19日の日本時間午前11時半前、カンボジアの警察署前から裁判所に姿を見せた2人の日本人。

中茎容疑者

青いTシャツ姿で出てきたのが、中茎竜二容疑者(23)。

石田容疑者

隣の白いランニングシャツ姿の男が、元陸上自衛官の石田礼門容疑者(23)。
顔が見えるよう、髪をかき上げられた2人は、終始無言でそれぞれの名前が書かれた紙を持たされている。

カンボジアの観光地・シエムレアプで地元のタクシー運転手フム・チャンさん(40)を殺害し、車を奪った強盗殺人の疑いで17日に逮捕された2人。2人はなぜ、カンボジアで犯行に及んだのか。

手書きメモで入念に犯行準備か

こちらは容疑者たちが使った凶器。このナイフで運転手の首を刺したという。
押収された凶器や所持品の中には、伸縮するタイプの警棒や、「タクシー乗り場はどこですか」などと、英語のフレーズが書かれたメモもあった。

凶器となったナイフ

警察によると、運転手・フムさんの首をナイフで刺したのは中茎容疑者。
その後、石田容疑者の運転で逃走したが、しばらく走ったところで別のトラクターに追突。
地元の男性2人が重傷を負った。

追突され、顔などに怪我をした被害男性は「米を運んでいるときに車に追突された。車はぶつかってきた後すぐバックしてスピードを出して逃げた」と怒りをあらわにした。

容疑者の2人は更に逃走を続けるが、奪った車のハンドル操作を誤り、道路を脱線して柱に激突。
車を乗り捨て、走って逃げたが、事故を起こした場所から3kmほど逃走したところで逮捕された。

地元警察によると、2人は日本円で400万円ほどの借金があり、カンボジアで日常的に使われるアメリカドルを奪う目的で、タクシーを襲撃したとみられている。

石田容疑者「車に戻ったらすごい血が出ていて...」

FNNの単独取材に応じた石田容疑者は事件について、こう話した。

石田容疑者:
(犯行は)2人で日本で計画した。タイかカンボジアでやろうと思った
カンボジアはドルを使うから両替をしやすい。車を奪って両替所を襲おうと思った

犯行について話を聞くと...

石田容疑者:
私は外にいた。車に戻ったらすごい血が出ていて運転手が出てきた。
あとで中茎容疑者に聞いたら「抵抗されたのでやってしまった」ということを言っていた

石田容疑者によると、中茎容疑者も元陸上自衛隊で、今は運送業をしているという。
フムさんの首をナイフで刺した中茎容疑者は、取材にこう話した。

中茎容疑者:
大変申し訳なく思っています。運転手の方を殺害する意図はなくてですね...
心から反省しております。申し訳ありませんでした。

現地には衝撃が広がる

カンボジアの紙幣には、日本の無償協力で作られた橋と日の丸が印刷されている。
今回の凄惨な事件に、カンボジア人の女性は「とても悲しいです。日本人は教育も受けているし、仕事もある。働けばお金ももらえるのに、なぜこんなことをしたか分からない」と驚きを隠さない。

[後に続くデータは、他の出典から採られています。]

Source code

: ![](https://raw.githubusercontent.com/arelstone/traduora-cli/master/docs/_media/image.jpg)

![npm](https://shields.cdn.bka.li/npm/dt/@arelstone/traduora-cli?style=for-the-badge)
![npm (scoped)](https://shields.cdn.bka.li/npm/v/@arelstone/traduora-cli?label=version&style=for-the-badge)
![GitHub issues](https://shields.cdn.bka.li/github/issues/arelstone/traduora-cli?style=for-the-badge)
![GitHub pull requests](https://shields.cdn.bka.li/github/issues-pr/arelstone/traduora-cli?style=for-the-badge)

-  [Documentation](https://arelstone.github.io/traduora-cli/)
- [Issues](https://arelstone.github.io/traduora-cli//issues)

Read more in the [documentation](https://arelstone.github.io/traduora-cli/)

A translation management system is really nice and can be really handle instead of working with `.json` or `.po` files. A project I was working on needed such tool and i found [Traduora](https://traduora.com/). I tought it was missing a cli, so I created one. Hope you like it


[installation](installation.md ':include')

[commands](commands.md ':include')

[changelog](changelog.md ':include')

今回の事件を受け、現地日本人会はカンボジア・プノンペンで緊急会合を開催。
小市琢磨会長は「痛ましい事件が起きてしまいましたが、在留邦人の我々にできることは、残されたご遺族の皆さまに何かしらの支援をすることだと思っています」と話した。

地元警察は、犯行の詳細について調べを進めている。